While their powers may not be overly original (telekinesis, highly trained super-soldier, etc), what is original is how they treat the fact that they have powers. An alien overcomes his hatred for the humans to fight alongside them, causing him to be considered a traitor amongst his kind, a masked woman who refuses to reveal her mysterious past, and a psychic who complains about his salary: the capacity for ass-kicking is exceeded only by their ability to piss each other off.
While Erick Adrian Marquez’s artwork is generally fine, one area of criticism are his faces, which generally look bland and indistinguishable, and do little to let you glimpse the characters’ feelings or emotions. And getting to know the characters will certainly be important when we have such a large cast to get to know; so large, in fact, that many of the background details on the world, such as how it can to be populated by aliens in addition to humans, or how people developed superpowers, are sidelined or only briefly touched upon.
Anyway, the plot goes something like this: a team of super-powered individuals is established to serve as a “stable, ethical solution to super crime” after private security teams killed innocent civilians, mistakenly believing them to be the enemy. The downside to this team, however, is that they can’t put aside their differences with one another and work together effectively (although in later issues they will no doubt manage to do so in deference to a greater threat).
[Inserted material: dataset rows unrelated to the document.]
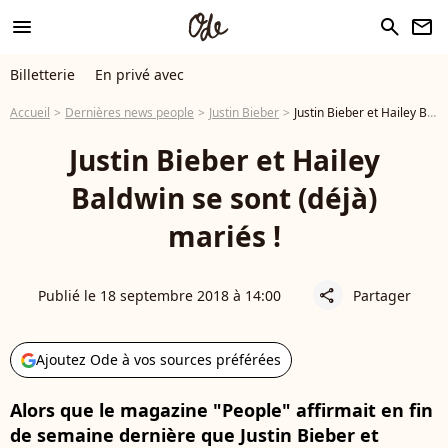
menu
search
newsletter
Billetterie
En privé avec
Accueil
Dernières news people
Justin Bieber
Justin Bieber et Hailey Baldwin se sont (déjà) mariés !
Justin Bieber et Hailey
Baldwin se sont (déjà)
mariés !
Publié le 18 septembre 2018 à 14:00
Partager
share
Ajoutez Ode à vos sources préférées
Alors que le magazine "People" affirmait en fin
de semaine dernière que Justin Bieber et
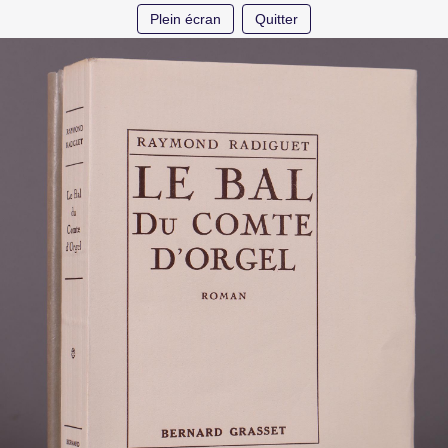
Plein écran
Quitter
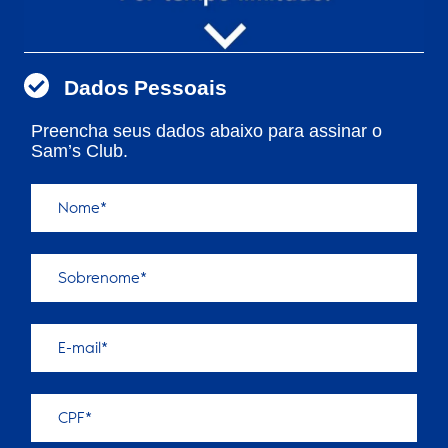
Dados Pessoais
Preencha seus dados abaixo para assinar o
Sam’s Club.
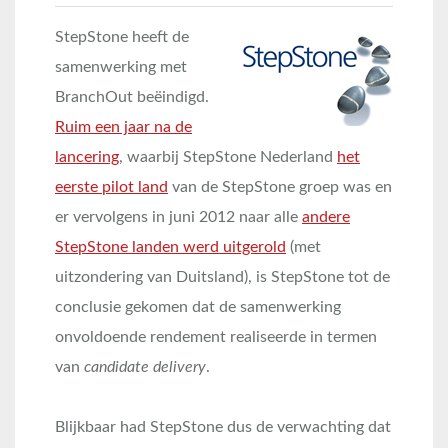
StepStone heeft de
samenwerking met
BranchOut beëindigd.
Ruim een jaar na de
lancering
, waarbij StepStone Nederland
het
eerste pilot land
van de StepStone groep was en
er vervolgens in juni 2012 naar alle
andere
StepStone landen werd uitgerold
(met
uitzondering van Duitsland), is StepStone tot de
conclusie gekomen dat de samenwerking
onvoldoende rendement realiseerde in termen
van
candidate delivery
.
Blijkbaar had StepStone dus de verwachting dat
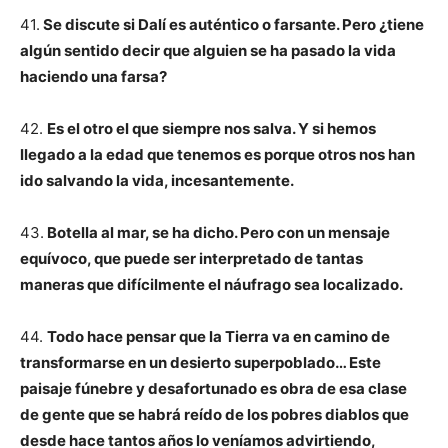
41.
Se discute si Dalí es auténtico o farsante. Pero ¿tiene
algún sentido decir que alguien se ha pasado la vida
haciendo una farsa?
42.
Es el otro el que siempre nos salva. Y si hemos
llegado a la edad que tenemos es porque otros nos han
ido salvando la vida, incesantemente.
43.
Botella al mar, se ha dicho. Pero con un mensaje
equívoco, que puede ser interpretado de tantas
maneras que difícilmente el náufrago sea localizado.
44.
Todo hace pensar que la Tierra va en camino de
transformarse en un desierto superpoblado… Este
paisaje fúnebre y desafortunado es obra de esa clase
de gente que se habrá reído de los pobres diablos que
desde hace tantos años lo veníamos advirtiendo,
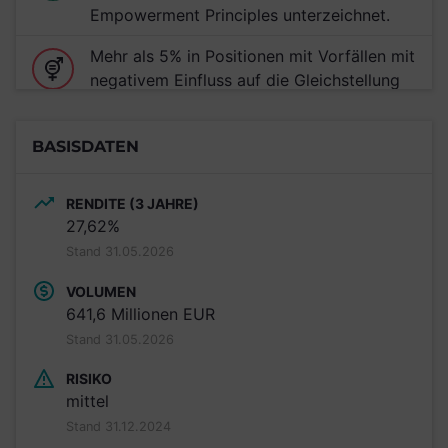
Empowerment Principles unterzeichnet.
Mehr als 5% in Positionen mit Vorfällen mit
negativem Einfluss auf die Gleichstellung
von Frauen investiert (Teil der
schlechtesten 15% aller untersuchten
BASISDATEN
Anlageprodukte)
Mehr als 5% in Positionen mit Risiko von
RENDITE (3 JAHRE)
Verletzungen indigener Rechte investiert
27,62%
(Teil der schlechtesten 15% aller
Stand 31.05.2026
untersuchten Anlageprodukte)
VOLUMEN
641,6 Millionen EUR
Stand 31.05.2026
RISIKO
mittel
Stand 31.12.2024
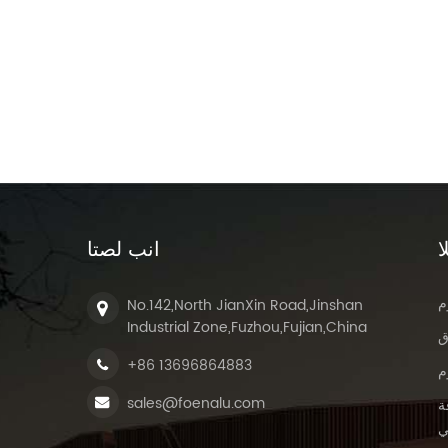
ا
انب لصتا
م
No.142,North JianXin Road,Jinshan
Industrial Zone,Fuzhou,Fujian,China
ق
+86 13696864883
م
sales@foenalu.com
ة
ي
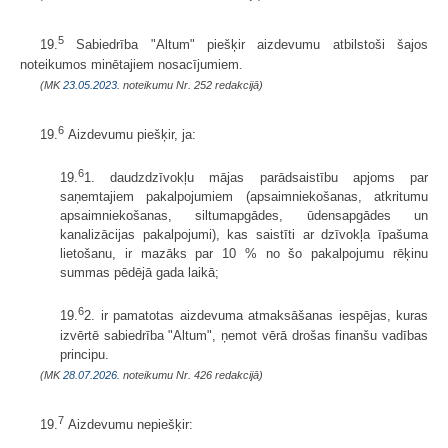
5
19.
Sabiedrība "Altum" piešķir aizdevumu atbilstoši šajos
noteikumos minētajiem nosacījumiem.
(MK
23.05.2023.
noteikumu Nr. 252 redakcijā)
6
19.
Aizdevumu piešķir, ja:
6
19.
1. daudzdzīvokļu mājas parādsaistību apjoms par
saņemtajiem pakalpojumiem (apsaimniekošanas, atkritumu
apsaimniekošanas, siltumapgādes, ūdensapgādes un
kanalizācijas pakalpojumi), kas saistīti ar dzīvokļa īpašuma
lietošanu, ir mazāks par 10 % no šo pakalpojumu rēķinu
summas pēdējā gada laikā;
6
19.
2. ir pamatotas aizdevuma atmaksāšanas iespējas, kuras
izvērtē sabiedrība "Altum", ņemot vērā drošas finanšu vadības
principu.
(MK
28.07.2026.
noteikumu Nr. 426 redakcijā)
7
19.
Aizdevumu nepiešķir:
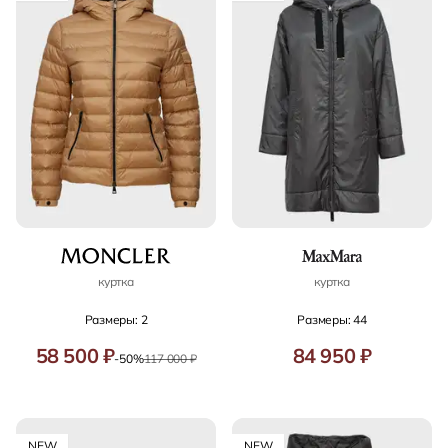
куртка
куртка
Размеры: 2
Размеры: 44
58 500 ₽
84 950 ₽
-50%
117 000 ₽
NEW
NEW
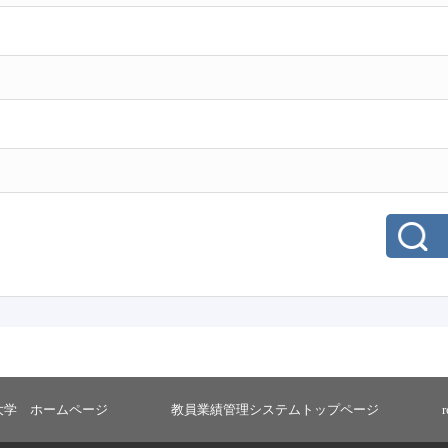
大学 ホームページ
教員業績管理システムトップページ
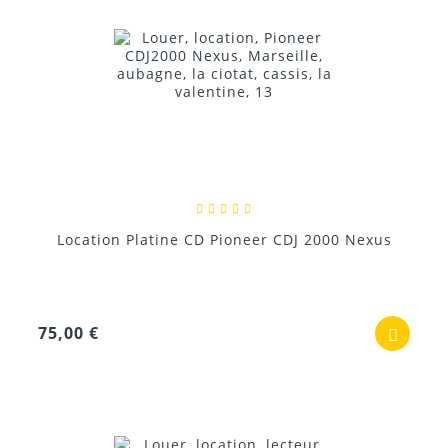
Location Platine CD Pioneer CDJ 2000 Nexus
75,00 €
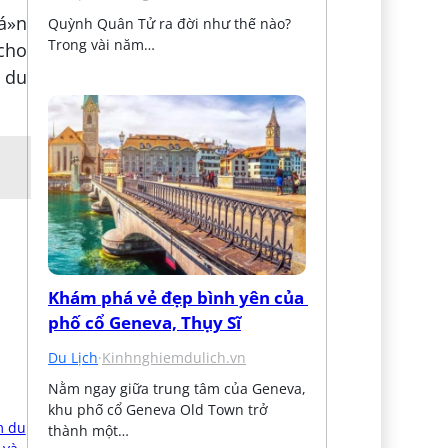
á»n
Quỳnh Quân Tử ra đời như thế nào? 
Trong vài năm…
 cho
i du
Khám phá vẻ đẹp bình yên của 
phố cổ Geneva, Thụy Sĩ
Du Lịch
·
Kinhnghiemdulich.vn
Nằm ngay giữa trung tâm của Geneva, 
khu phố cổ Geneva Old Town trở 
thành một…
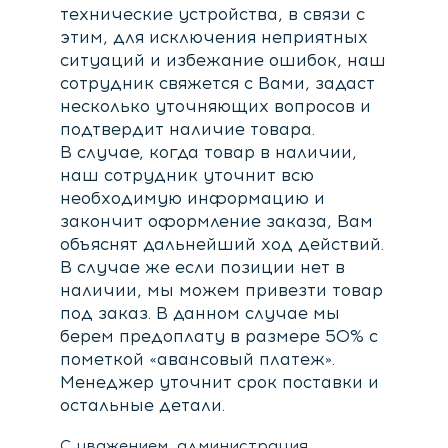
технические устройства, в связи с
этим, для исключения неприятных
ситуаций и избежание ошибок, наш
сотрудник свяжется с Вами, задаст
несколько уточняющих вопросов и
подтвердит наличие товара.
В случае, когда товар в наличии,
наш сотрудник уточнит всю
необходимую информацию и
закончит оформление заказа, Вам
объяснят дальнейший ход действий.
В случае же если позиции нет в
наличии, мы можем привезти товар
под заказ. В данном случае мы
берем предоплату в размере 50% с
пометкой «авансовый платеж».
Менеджер уточнит срок поставки и
остальные детали.
С уважением, администрация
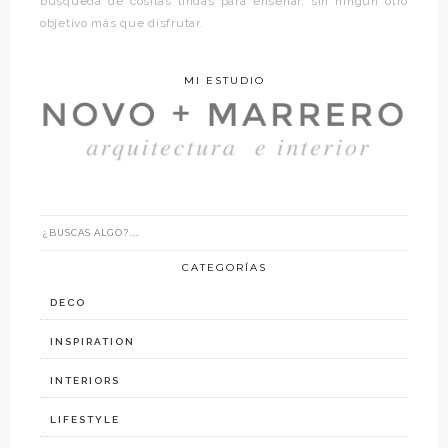
búsqueda de cositas lindas para enseñar, sin ningún otro
objetivo más que disfrutar.
MI ESTUDIO
CATEGORÍAS
DECO
INSPIRATION
INTERIORS
LIFESTYLE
One interesting theme touched upon in the issue is the question of why people would choose to be superheroes in the first place. Do they do it so that they can save people’s lives, thus allowing them to feel as though they are morally and ethically flawless, or do they do it for the fame and glory that it will bring them? As Andre, a man with a super powered voice, is told, he cannot be a hero, but he can be a star. So if superheroes really did appear in the world, after the instant excitement and hysteria died down, what would the long-time consequences be?
The fact that PCR #1 acknowledges this, at least, puts it a step above many other similar titles on the market, and, despite its shortcomings, we may have the start of a great series on our hands.